We use a two-dimensional array setList[][] to represent a collection array, and each element in setList[i] is an integer and is not the same. Find the cartesian product of setList[0],setList[1],...,setList[setList.length - 1].
1 <= setList.length <= 5
1 <= setList[i].length <= 5
Example
Given setList =[[1,2,3],[4],[5,6]], return[[1,4,5],[1,4,6],[2,4,5],[2,4,6],[3,4,5],[3,4,6]],
Explanation:
The cartesian product of [1,2,3], [4] and [5,6] is [[1,4,5],[1,4,6],[2,4,5],[2,4,6],[3,4,5],[3,4,6]].
Given setList =[[1,2,3],[4]], return[[1,4],[2,4],[3,4]]。
Explanation:
The cartesian product of [1,2,3] and [4] is [[1,4],[2,4],[3,4]].

+++

Print the whole cartesian product problem word for word. The data that comes next is from a different source.

*SOURCE DATA:*
+++

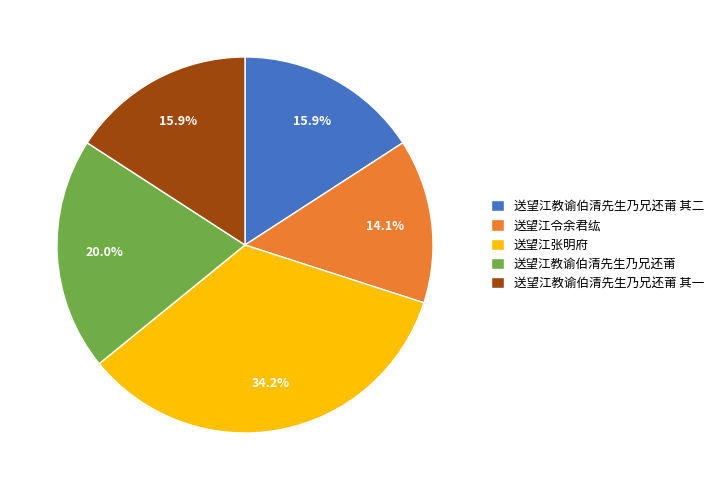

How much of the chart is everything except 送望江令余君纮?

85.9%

+++

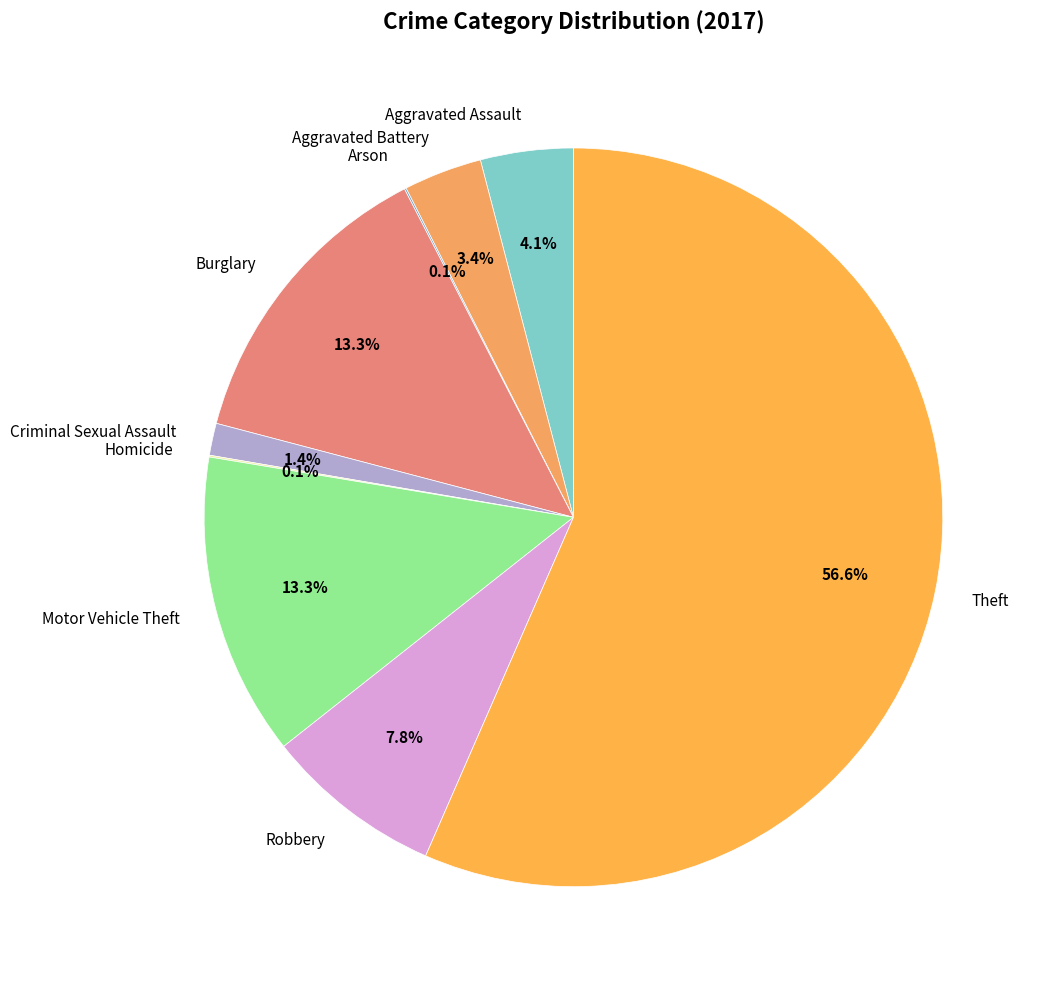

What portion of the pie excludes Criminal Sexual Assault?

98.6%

+++

*REPLY TO THE TASK:*
We use a two-dimensional array setList[][] to represent a collection array, and each element in setList[i] is an integer and is not the same. Find the cartesian product of setList[0],setList[1],...,setList[setList.length - 1].
1 <= setList.length <= 5
1 <= setList[i].length <= 5
Example
Given setList =[[1,2,3],[4],[5,6]], return[[1,4,5],[1,4,6],[2,4,5],[2,4,6],[3,4,5],[3,4,6]],
Explanation:
The cartesian product of [1,2,3], [4] and [5,6] is [[1,4,5],[1,4,6],[2,4,5],[2,4,6],[3,4,5],[3,4,6]].
Given setList =[[1,2,3],[4]], return[[1,4],[2,4],[3,4]]。
Explanation:
The cartesian product of [1,2,3] and [4] is [[1,4],[2,4],[3,4]].